Darbe girişiminde sadece bir çeteye, terör örgütüne karşı değil, bütün dünyaya karşı mücadele verildiğini söyleyen Uçakan, “Eski tabirle yedi düvele karşı mücadele veriyoruz. O idrakler geçmişte bu kadar açık ve net kendisini göstermemişti.
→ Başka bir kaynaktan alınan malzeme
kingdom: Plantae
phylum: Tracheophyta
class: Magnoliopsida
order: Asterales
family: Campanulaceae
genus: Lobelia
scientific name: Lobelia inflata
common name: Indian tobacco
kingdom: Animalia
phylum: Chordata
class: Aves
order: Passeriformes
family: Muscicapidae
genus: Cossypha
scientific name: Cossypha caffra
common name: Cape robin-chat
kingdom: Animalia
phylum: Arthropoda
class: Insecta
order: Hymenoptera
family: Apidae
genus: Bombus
Tabii ki o zamanlar da darbeye giden süreç yaşandığı için bütün bu ayak oyunları vardı, biz onu dizimizde mümkün olduğu kadar gösteriyoruz.” görüşlerini aktardı.

Uçakan, dizide geçen sezon “vatana hizmet ediyorum” zannıyla hareket edenlerin “dini örgütler” tarafından kullanılacağına vurgu yaptıklarına dikkati çekerek, şu değerlendirmeyi yaptı:

“15 Temmuz’un arka planını zaten az çok gördüğümüz için yeni bir şey olmadı da kılcal damarlarımıza kadar giren bir mantığı kavramakta zorlandık açıkçası. Bu kalkışmadaki ihanet, FETÖ’ye dayanıyor ve FETÖ’nün üzerinden yapılan operasyon sadece Türkiye’ye, iktidarı dönüştürmeye yönelik değil, dünyaya dönük olduğu gibi İslam’ı tahrip eden ve dünyanın ağabeylerinin ‘Benim istediğim gibi yaşayacaksın’ formülüne uygun bir operasyon, din için de çok tehlikeli.”

Darbe girişimi sonrası darbeye götüren süreçleri daha da milimetrik detaylarıyla gördüğünü vurgulayan Uçakan, halka ve ülkeye uzanan elleri daha açık teşhis ettiğini belirtti.

– “Yeni sezonun sürprizi FETÖ olacak”

Yapımcı ve yönetmen Mesut Uçakan, FETÖ’nün köklerinin 1970’lere uzandığını ifade ederek, şunları söyledi:

“Dizide, FETÖ’nün 40 yıl önce işin içerisine girdiği görülecek. Tabii biz bunlara da dikkat çekeceğiz, altını çizeceğiz, sahneler atacağız. Sanıyorum yeni sezonun en büyük sürprizlerinden biri bu olacak. O döneme mahsus bir şekilde halkı darbe konusunda bilinçlendirmeye çalışacağız.” 

– “Topluma mal olmuş birini canlandırmak sanatçının doğal hakkı”

Uçakan, geçen sezon merhum şair-yazar Necip Fazıl Kısakürek’i dizide canlandırdıkları için oğlu Mehmet Kısakürek’in açtığı davanın durumuna ilişkin sorusunu şöyle yanıtladı:

“Şu anda süreç devam ettiği için yorum yapmak doğru değil fakat bir kahramanı canlandırmak, güncel ya da 10-20-40 yıl önce topluma mal olmuş birini canlandırmak sanatçının doğal hakkı, bizim iddiamız o. Buna tabii telif olarak, eserinden bir parça kullandığınızda karşılığını ödemeniz lazım. Onda da birtakım sıkıntılar oldu, temas kuruldu, kabul edildi, edilmedi derken bunlar da karşılıklı iyi niyet içerisinde çözülür umarız.”